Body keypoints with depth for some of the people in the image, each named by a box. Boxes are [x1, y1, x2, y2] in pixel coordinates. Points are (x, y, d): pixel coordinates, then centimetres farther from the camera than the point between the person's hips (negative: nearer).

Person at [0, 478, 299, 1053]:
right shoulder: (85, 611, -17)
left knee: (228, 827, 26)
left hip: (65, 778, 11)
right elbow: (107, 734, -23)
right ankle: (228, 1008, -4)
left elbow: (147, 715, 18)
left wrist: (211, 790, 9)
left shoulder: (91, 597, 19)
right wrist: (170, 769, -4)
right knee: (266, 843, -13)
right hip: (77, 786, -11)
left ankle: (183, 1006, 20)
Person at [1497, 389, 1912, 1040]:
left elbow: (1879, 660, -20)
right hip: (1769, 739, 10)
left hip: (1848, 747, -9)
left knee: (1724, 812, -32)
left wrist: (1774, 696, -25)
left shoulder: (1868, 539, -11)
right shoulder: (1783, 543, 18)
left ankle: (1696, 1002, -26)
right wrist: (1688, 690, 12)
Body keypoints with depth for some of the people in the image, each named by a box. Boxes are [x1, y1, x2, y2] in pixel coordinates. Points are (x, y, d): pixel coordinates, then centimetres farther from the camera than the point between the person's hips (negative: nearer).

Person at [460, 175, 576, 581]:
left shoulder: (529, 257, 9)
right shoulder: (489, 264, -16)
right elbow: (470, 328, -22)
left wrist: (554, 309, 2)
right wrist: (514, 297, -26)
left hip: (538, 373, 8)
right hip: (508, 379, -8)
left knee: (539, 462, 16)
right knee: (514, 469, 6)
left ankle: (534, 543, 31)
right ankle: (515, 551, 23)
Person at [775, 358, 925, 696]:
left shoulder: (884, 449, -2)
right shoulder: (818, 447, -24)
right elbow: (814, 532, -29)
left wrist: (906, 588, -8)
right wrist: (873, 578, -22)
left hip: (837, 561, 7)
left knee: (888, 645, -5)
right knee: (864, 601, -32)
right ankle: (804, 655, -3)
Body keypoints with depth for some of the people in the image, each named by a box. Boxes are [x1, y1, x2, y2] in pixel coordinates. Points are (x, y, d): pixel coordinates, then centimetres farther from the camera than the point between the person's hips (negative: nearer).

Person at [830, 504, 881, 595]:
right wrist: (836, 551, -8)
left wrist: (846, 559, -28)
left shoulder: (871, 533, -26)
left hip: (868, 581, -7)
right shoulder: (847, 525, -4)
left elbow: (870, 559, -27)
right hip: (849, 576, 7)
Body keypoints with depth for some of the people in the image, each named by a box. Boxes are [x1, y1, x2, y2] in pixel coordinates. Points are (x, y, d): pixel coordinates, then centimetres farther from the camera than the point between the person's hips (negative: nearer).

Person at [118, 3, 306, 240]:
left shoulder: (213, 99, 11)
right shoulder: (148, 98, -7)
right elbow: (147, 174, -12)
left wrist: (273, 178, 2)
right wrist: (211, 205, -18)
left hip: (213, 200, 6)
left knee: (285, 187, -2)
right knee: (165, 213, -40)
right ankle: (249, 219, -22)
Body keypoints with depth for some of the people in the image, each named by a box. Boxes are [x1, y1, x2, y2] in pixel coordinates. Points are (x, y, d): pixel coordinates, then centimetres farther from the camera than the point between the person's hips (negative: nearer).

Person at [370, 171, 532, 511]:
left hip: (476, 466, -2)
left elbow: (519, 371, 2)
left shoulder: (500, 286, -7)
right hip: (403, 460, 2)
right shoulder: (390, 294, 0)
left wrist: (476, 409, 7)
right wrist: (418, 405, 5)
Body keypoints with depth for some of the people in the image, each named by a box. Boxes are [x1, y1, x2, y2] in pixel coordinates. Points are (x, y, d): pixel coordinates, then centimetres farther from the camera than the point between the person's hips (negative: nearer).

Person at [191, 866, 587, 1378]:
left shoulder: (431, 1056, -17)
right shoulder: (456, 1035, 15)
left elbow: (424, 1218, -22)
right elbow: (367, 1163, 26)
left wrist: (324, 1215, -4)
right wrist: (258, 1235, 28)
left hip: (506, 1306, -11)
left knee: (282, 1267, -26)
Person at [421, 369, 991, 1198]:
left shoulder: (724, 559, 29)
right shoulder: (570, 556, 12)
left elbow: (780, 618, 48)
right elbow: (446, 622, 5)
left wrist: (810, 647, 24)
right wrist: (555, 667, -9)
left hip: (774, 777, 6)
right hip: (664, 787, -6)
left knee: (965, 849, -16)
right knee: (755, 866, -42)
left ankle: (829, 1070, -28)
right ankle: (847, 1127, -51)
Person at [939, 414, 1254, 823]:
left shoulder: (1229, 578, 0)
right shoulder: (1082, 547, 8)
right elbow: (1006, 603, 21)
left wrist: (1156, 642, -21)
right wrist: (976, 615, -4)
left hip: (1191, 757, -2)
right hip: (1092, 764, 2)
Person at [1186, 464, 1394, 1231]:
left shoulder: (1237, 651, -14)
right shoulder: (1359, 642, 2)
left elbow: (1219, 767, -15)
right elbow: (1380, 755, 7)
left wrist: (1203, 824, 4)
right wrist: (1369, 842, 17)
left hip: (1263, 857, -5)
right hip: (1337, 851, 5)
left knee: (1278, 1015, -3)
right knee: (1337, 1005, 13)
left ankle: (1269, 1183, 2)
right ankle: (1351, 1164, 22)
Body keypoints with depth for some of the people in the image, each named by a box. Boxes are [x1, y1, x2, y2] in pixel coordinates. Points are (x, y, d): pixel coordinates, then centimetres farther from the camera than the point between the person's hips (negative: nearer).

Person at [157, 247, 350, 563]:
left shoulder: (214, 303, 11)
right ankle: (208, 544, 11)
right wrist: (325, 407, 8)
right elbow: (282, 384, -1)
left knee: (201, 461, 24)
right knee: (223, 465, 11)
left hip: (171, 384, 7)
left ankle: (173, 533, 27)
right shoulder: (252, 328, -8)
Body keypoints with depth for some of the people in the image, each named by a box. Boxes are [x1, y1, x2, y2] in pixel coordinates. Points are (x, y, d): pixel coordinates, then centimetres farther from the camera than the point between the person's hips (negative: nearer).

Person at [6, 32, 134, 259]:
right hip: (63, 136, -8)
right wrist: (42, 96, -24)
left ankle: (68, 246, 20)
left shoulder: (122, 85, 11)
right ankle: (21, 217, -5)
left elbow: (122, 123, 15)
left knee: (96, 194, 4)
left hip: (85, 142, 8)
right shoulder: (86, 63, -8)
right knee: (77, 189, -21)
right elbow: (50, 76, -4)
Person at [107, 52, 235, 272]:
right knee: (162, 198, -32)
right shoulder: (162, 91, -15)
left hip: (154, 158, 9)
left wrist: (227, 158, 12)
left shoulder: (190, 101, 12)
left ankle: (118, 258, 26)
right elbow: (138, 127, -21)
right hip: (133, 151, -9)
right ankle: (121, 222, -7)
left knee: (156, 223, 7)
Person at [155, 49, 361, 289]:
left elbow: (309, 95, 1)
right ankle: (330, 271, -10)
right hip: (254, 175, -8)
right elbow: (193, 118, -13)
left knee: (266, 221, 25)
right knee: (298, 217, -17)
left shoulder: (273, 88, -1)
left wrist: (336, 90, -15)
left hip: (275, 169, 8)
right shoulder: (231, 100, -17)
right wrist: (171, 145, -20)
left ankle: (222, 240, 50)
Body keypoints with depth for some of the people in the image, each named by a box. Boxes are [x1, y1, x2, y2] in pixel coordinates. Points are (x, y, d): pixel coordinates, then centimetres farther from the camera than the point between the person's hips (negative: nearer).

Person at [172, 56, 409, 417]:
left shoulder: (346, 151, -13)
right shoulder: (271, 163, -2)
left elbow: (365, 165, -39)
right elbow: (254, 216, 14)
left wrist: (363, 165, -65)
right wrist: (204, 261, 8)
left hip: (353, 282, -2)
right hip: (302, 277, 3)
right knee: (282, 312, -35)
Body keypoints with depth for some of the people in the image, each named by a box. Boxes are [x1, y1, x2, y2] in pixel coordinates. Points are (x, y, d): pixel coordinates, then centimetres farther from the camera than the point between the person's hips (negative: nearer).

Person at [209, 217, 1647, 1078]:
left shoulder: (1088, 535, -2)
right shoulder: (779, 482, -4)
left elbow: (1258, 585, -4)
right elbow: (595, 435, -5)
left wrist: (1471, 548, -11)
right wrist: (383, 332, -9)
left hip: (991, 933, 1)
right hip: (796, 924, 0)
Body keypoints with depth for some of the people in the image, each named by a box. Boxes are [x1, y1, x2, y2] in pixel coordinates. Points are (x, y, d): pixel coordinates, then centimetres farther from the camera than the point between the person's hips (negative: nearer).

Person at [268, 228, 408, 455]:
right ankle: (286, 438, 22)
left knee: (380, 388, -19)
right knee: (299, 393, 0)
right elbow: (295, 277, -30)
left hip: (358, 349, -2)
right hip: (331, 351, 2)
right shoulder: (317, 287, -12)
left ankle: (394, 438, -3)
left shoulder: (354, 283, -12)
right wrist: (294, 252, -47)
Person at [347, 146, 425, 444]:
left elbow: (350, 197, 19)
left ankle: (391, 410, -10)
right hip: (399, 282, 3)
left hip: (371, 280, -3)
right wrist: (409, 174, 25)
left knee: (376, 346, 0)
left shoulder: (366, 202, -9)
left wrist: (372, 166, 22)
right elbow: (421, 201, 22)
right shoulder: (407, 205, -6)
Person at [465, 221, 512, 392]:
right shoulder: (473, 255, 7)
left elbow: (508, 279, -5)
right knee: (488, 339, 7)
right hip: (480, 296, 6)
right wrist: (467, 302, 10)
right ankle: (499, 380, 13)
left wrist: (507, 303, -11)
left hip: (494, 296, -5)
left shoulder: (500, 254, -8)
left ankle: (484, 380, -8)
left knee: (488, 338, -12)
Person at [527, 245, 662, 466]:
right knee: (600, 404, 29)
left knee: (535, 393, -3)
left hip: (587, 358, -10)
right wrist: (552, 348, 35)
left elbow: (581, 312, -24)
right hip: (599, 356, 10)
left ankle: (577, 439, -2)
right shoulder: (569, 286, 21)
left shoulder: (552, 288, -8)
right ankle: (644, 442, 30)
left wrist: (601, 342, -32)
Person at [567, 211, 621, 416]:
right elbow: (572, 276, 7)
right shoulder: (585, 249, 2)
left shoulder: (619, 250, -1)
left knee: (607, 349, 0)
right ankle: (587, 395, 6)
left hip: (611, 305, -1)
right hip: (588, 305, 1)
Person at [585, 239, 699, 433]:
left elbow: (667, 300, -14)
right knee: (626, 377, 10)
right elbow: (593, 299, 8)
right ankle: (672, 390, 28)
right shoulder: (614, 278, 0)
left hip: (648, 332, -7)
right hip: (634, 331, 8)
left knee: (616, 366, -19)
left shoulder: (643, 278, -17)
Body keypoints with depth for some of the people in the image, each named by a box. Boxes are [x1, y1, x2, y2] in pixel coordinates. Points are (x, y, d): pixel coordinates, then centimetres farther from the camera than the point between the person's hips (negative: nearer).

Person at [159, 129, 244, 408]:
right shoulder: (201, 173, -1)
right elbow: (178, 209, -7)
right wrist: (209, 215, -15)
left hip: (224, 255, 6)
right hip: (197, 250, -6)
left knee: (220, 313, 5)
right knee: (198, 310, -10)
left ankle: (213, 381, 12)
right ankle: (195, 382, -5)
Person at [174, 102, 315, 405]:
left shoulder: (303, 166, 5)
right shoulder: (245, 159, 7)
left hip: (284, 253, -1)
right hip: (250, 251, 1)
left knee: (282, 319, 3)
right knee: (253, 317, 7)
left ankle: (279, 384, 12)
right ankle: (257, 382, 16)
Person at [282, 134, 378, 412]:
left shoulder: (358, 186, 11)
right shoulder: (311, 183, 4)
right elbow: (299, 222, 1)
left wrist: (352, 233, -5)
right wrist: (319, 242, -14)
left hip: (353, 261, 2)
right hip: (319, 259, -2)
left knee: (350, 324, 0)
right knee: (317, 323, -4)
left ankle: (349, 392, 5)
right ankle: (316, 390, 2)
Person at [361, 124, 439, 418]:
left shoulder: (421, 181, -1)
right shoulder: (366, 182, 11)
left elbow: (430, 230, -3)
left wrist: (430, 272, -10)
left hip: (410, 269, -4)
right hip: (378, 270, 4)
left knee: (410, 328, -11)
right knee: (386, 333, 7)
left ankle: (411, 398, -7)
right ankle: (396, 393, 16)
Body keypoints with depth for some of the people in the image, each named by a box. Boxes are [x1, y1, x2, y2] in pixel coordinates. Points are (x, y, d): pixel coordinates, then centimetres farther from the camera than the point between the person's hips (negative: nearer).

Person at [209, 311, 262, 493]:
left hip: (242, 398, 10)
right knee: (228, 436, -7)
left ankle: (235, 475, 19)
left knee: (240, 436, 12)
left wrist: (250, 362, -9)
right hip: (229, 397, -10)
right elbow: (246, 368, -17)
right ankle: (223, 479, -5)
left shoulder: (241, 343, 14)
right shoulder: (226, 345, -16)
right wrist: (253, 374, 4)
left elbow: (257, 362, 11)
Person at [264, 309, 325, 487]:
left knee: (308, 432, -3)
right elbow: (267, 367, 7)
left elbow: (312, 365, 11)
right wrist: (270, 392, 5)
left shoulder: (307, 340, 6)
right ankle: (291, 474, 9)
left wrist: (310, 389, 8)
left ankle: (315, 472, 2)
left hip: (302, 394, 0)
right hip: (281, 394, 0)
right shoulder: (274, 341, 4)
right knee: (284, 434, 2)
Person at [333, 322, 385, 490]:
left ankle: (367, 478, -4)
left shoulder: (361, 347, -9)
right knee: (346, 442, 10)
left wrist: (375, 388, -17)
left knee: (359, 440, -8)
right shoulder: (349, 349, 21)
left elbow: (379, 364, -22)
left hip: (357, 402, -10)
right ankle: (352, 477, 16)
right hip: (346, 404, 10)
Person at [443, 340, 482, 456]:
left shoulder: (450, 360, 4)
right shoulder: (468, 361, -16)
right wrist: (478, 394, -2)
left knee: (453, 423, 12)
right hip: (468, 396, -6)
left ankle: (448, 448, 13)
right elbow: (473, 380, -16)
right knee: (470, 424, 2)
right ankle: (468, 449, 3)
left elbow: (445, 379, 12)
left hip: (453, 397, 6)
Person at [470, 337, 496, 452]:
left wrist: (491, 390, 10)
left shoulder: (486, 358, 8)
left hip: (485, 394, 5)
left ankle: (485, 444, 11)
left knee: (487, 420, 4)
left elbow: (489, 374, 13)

***

> **How to complete this task**
Take the stretch of lines above from the one containing "right wrist: (514, 297, -26)" through the one containing "left wrist: (906, 588, -8)" and repeat it exactly, adding no other line.

> **Answer space**
right wrist: (514, 297, -26)
left hip: (538, 373, 8)
right hip: (508, 379, -8)
left knee: (539, 462, 16)
right knee: (514, 469, 6)
left ankle: (534, 543, 31)
right ankle: (515, 551, 23)
Person at [775, 358, 925, 696]:
left shoulder: (884, 449, -2)
right shoulder: (818, 447, -24)
right elbow: (814, 532, -29)
left wrist: (906, 588, -8)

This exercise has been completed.